In a unanimous decision on Tuesday, the Supreme Court stripped two Prometheus patents on the grounds that the company didn’t go far enough beyond merely identifying a natural law. Natural laws – a product of the natural phenomenon doctrine in patent law, are the province of everyone in the US, ever since Justice Rehnquist wrote in 1981 that “laws of nature, natural phenomena, and abstract ideas” aren’t patentable.
But to what extent must a biopharma organization show an application of a natural law, to support a claim? In Mayo Collaborative Services v. Prometheus Laboratories, the latter held two patents describing a method for optimal dosing of thiopurine for autoimmune disorders. To wit: if metabolite levels are too high with patients using thiopurine drugs, toxicities are likely to occur; if they’re too low, the drugs lose efficacy in the patient. Prometheus markets a blood test to measure metabolite levels, and the Mayo Clinic, acknowledging the relationship to thiopurine dosage and efficacy, created it’s own blood test to be used by physicians. Prometheus (acquired by Nestle last May) sued, claiming the Mayo Clinic violated its patents, and despite winning a Federal Circuit decision, the Supreme Court begged to differ.
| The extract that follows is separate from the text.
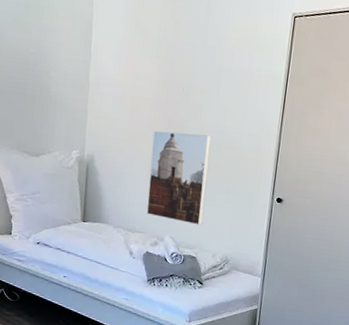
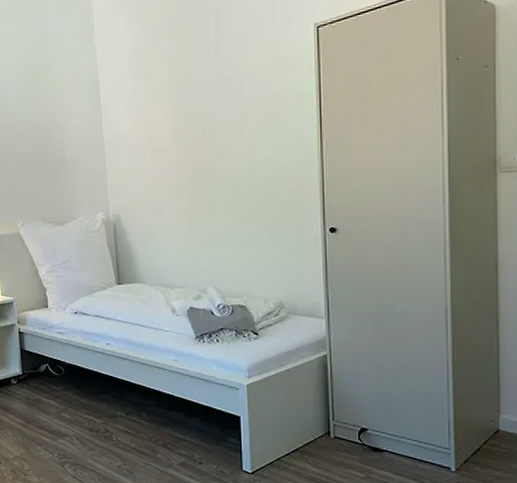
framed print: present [146,130,212,226] -> none [178,172,248,271]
With the Myriad Genetics case on the Supreme Court’s horizon, some attorneys following both cases are predicting another reversal. In the Prometheus decision, the court directly cites an amicus brief from two organizations – the American College of Medical Genetics, and the Association for Molecular Pathology – in defense of its judgment; both organizations are also named plaintiffs in the Myriad case. The amicus brief quoted in the Prometheus decision argues that if “claims to exclusive rights over the body’s natural responses to illness and medical treatment are permitted to stand, the result will be a vast thicket of exclusive rights over the use of critical scientific data that must remain widely available if physicians are to provide sound medical care.”
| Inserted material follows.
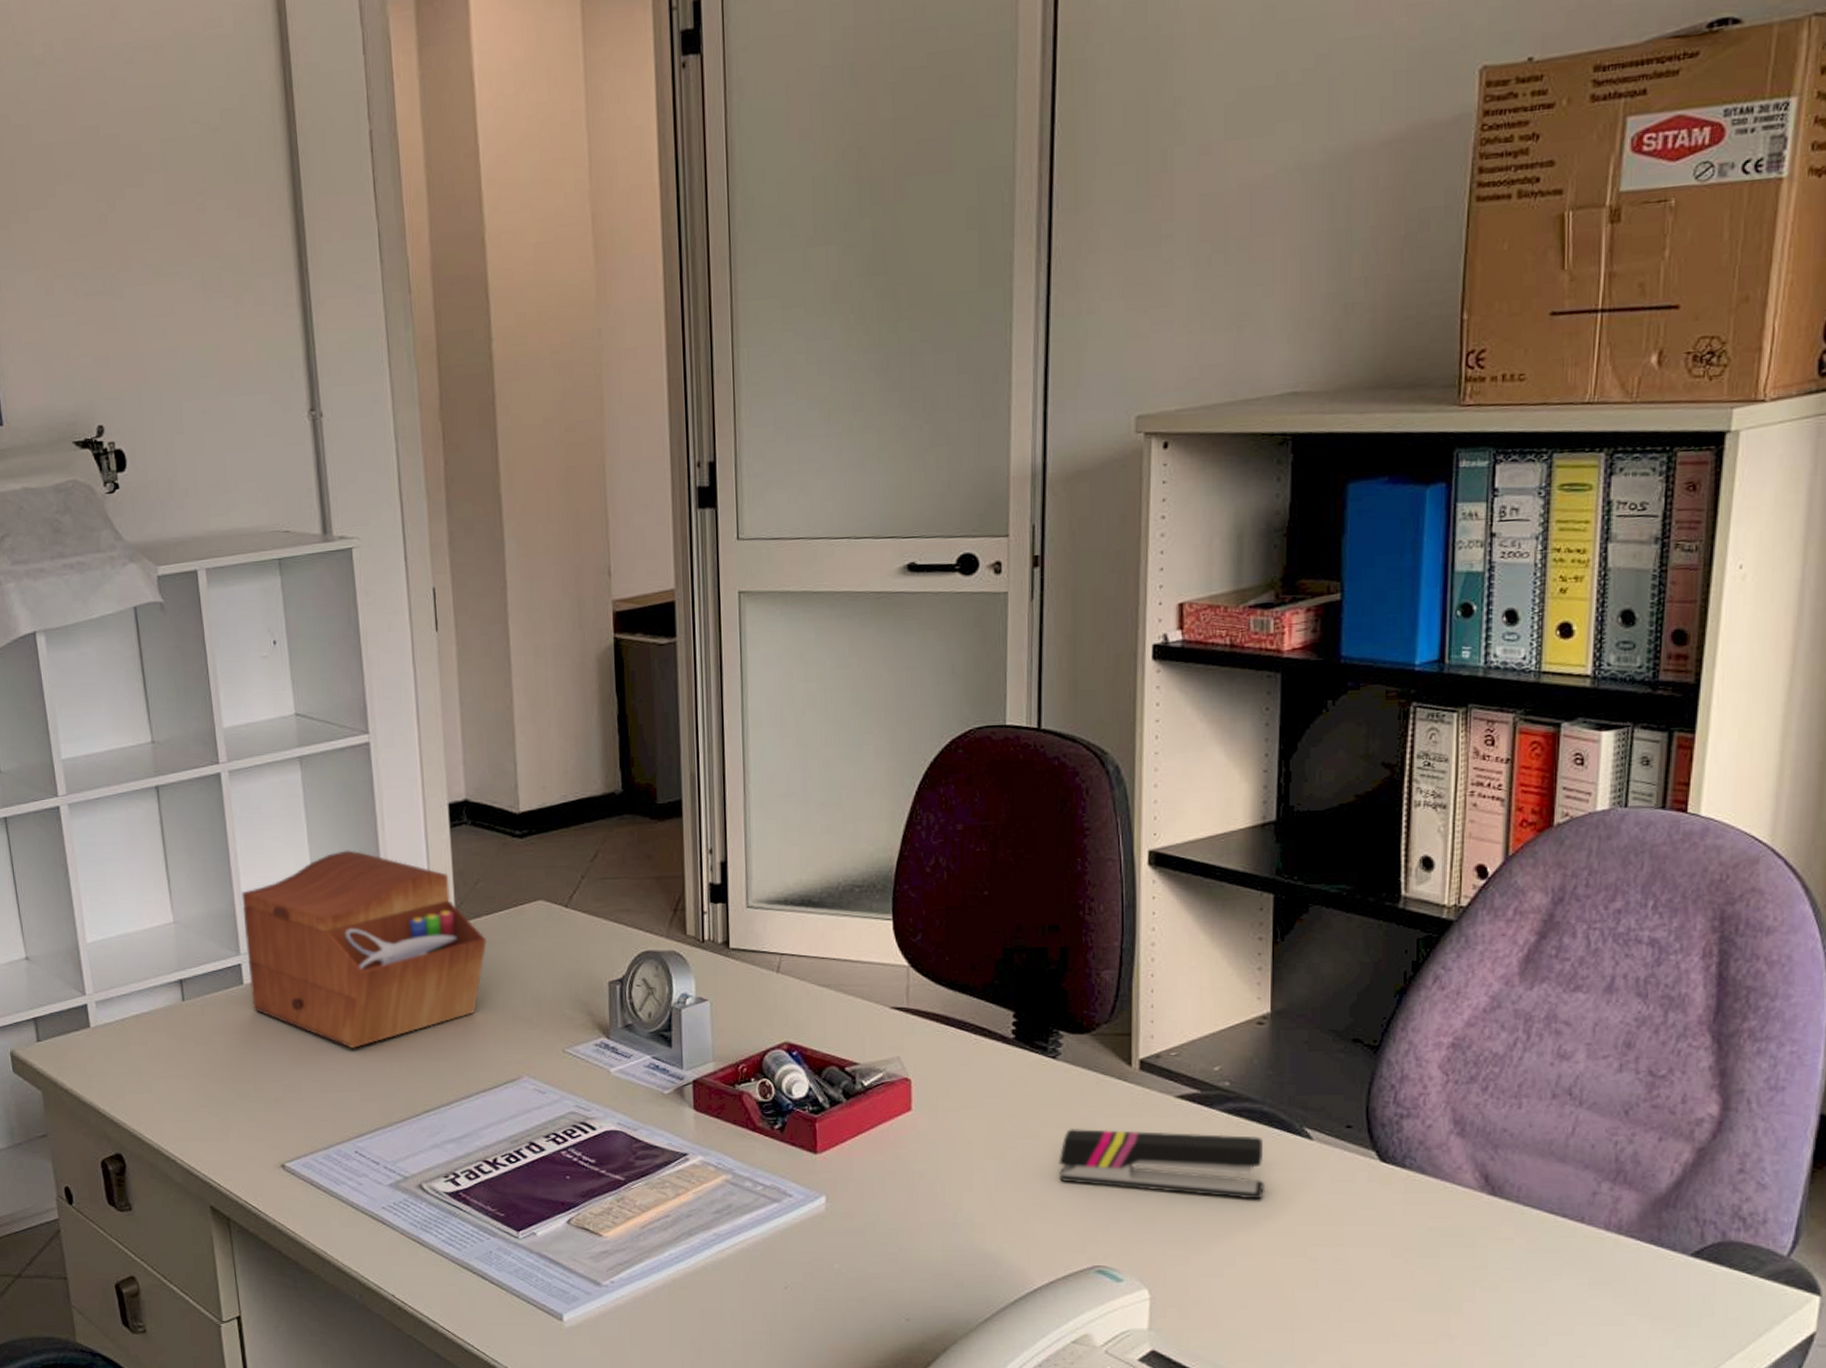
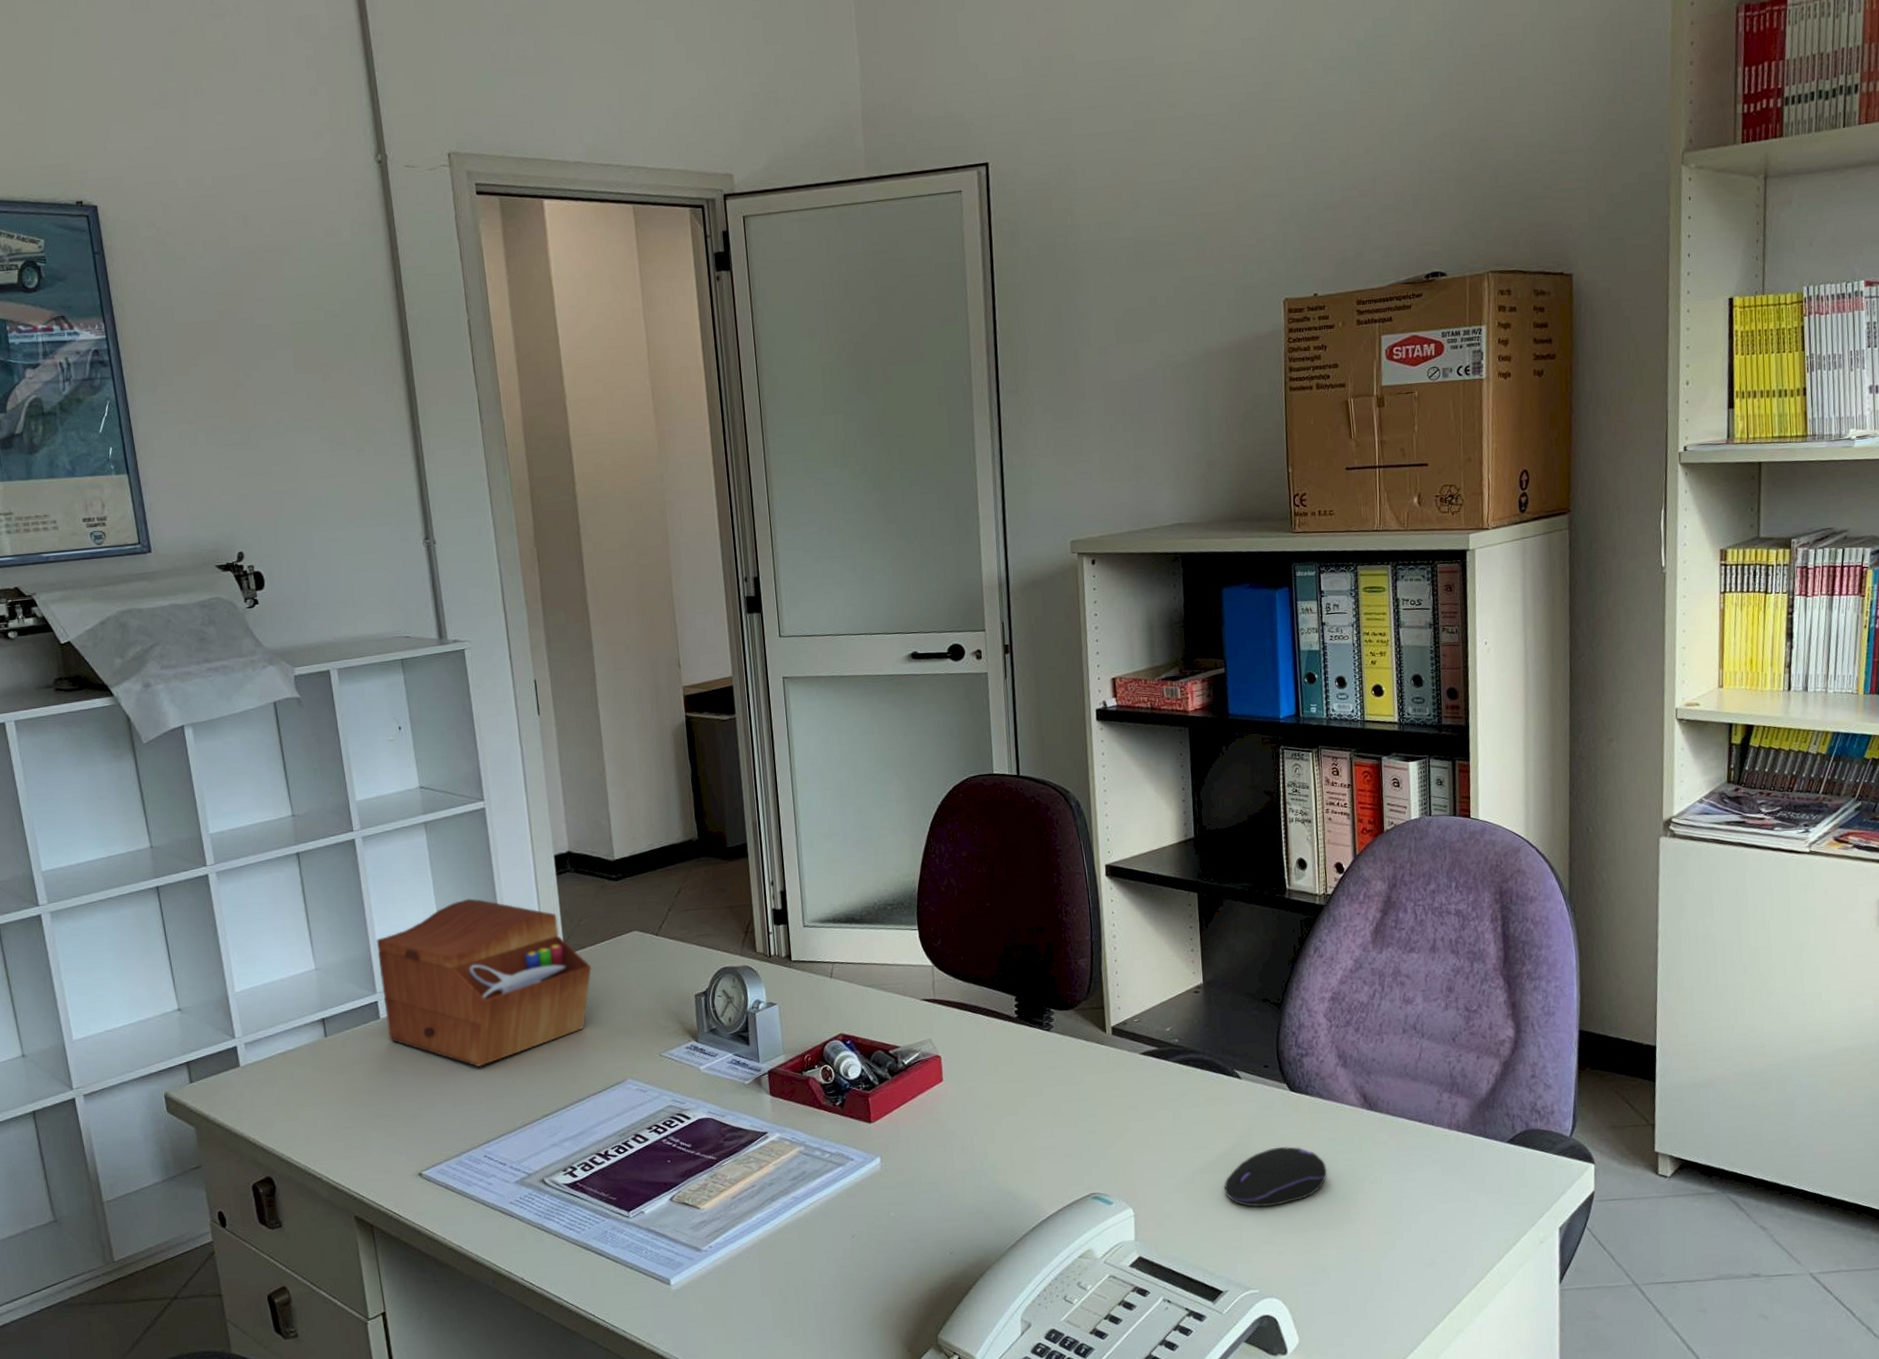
stapler: present [1058,1128,1265,1200] -> none [1058,1080,1211,1130]
computer mouse: none [1275,1231,1422,1306] -> present [1224,1146,1328,1207]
This is precisely the argument being made against Myriad, which holds patents on two genes known as BRCA1 and BRCA2; mutations in those two genes are associated with increased risk of breast and ovarian cancer, and Myriad sequences the genes to reveal the mutations. In light of the Prometheus decision, “there is a good chance the Supreme Court will remand the pending Myriad Genetics case to the Federal Circuit, to have it reconsider its opinion,” says Craig Smith, a partner at Lando & Anastasi. The Federal Circuit court ruling on Myriad upheld patent claims on isolated DNA, defined by patent law as composition of matter claims, but the diagnostic claims made by Myriad – first debunked by United States District Court Judge Robert Sweet – were similarly refuted by the Federal Circuit. Judge Sweet also stripped the BRCA1 and BRCA2 gene patents, but the Federal Circuit court reinstated those patents.
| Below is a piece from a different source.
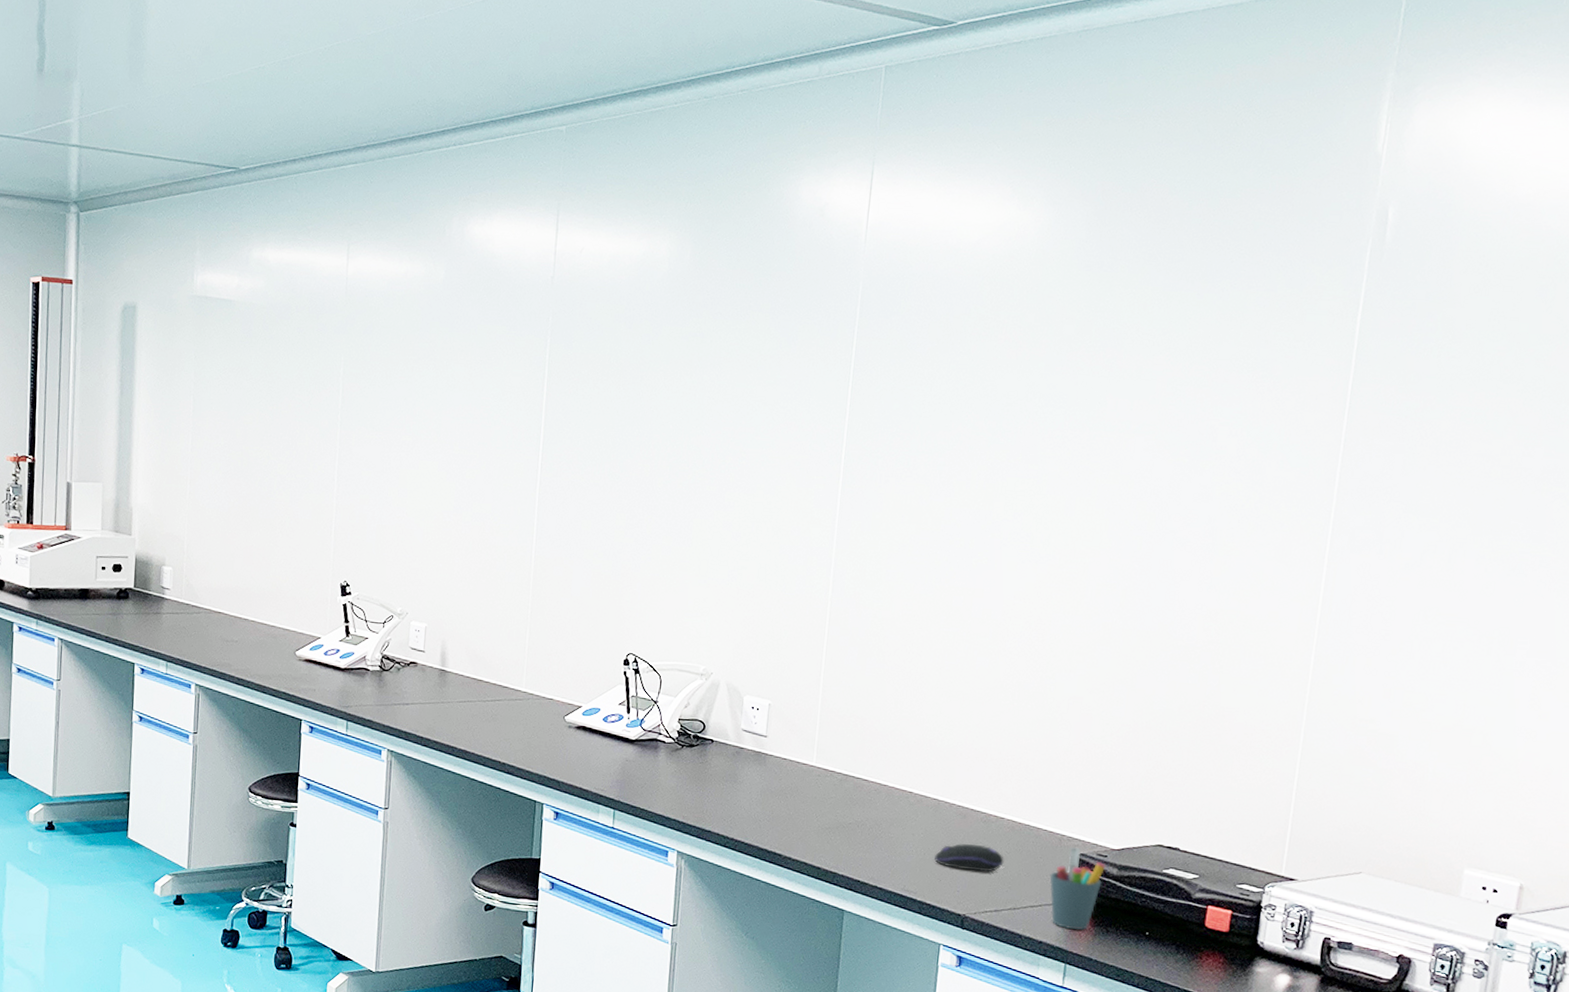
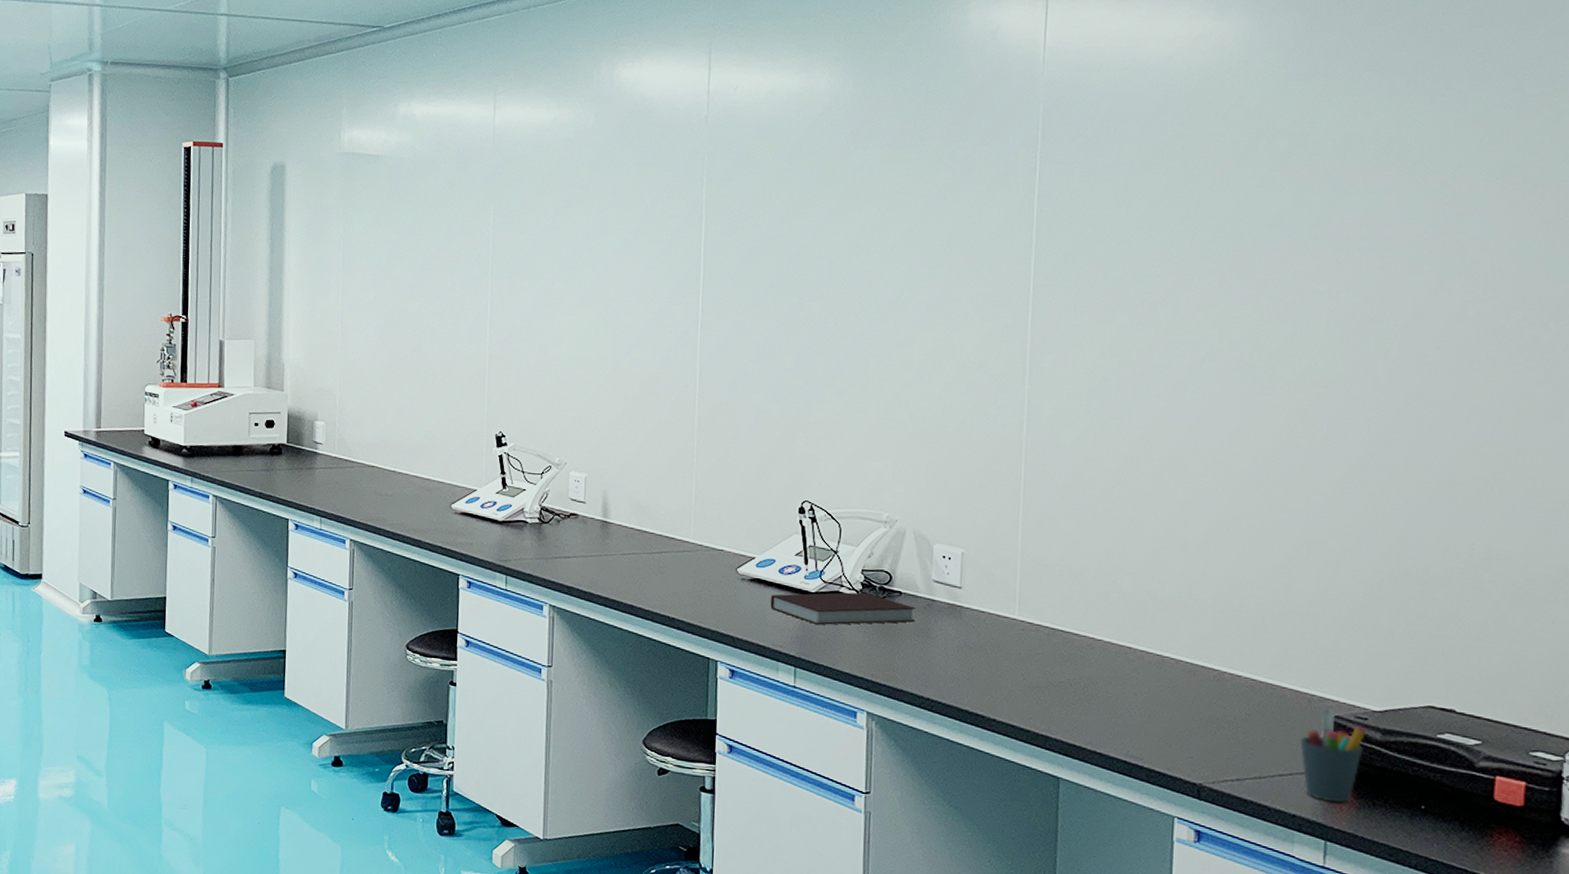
notebook: none [594,740,725,771] -> present [770,592,916,625]
computer mouse: present [934,844,1004,872] -> none [1160,704,1244,737]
Many companies have gene patents; Myriad is hardly the first to receive composition of matter patents on genes. However, the argument that patents stifle, or erect barriers to medical research, seems to be gaining traction with the Supreme Court. “I’m not buying the argument that the court threw in there as a policy palliative…it seems to me that the court is saying the [Prometheus] claims go to far, and any benefits from patent protection are outweighed by the chilling effect on future innovation,” via medical research, says James Mullen, partner at Morrison & Foerster. How strongly this argument is made will have a least some bearing on the Myriad outcome, although gene patents are more or less entrenched as precedent.
What does this mean for industry? Unfortunately, the Promethius case offers little in the form of new guidance. If a claim is so broad as to state a law of nature, with the added suggestion that it be applied, it won’t be considered patentable, but “everyone knew that ahead of time,” says Mullen. “I think the decision creates more uncertainty,” because “the Court didn’t give any signposts as to what level of post-solution activity is necessary to go beyond the order to ‘go out and apply this law,’ which isn’t a patentable claim…there was no detail as to what application – by doing a, b, or c – by opening the mold for your rubber plant, at a particular temperature point, like the Court did with Diamond v Diehr.”
D’vorah Graeser, CEO at Graeser Associates International, says the Prometheus decision, and the upcoming Myriad case, may cast a “pall over the entire diagnostic industry.” Without specific guidance, “Where do you draw the line?” wonders Graeser. “Is it having an antibody involved, or some kind of machinery? From the Prometheus decision, it’s impossible to tell.”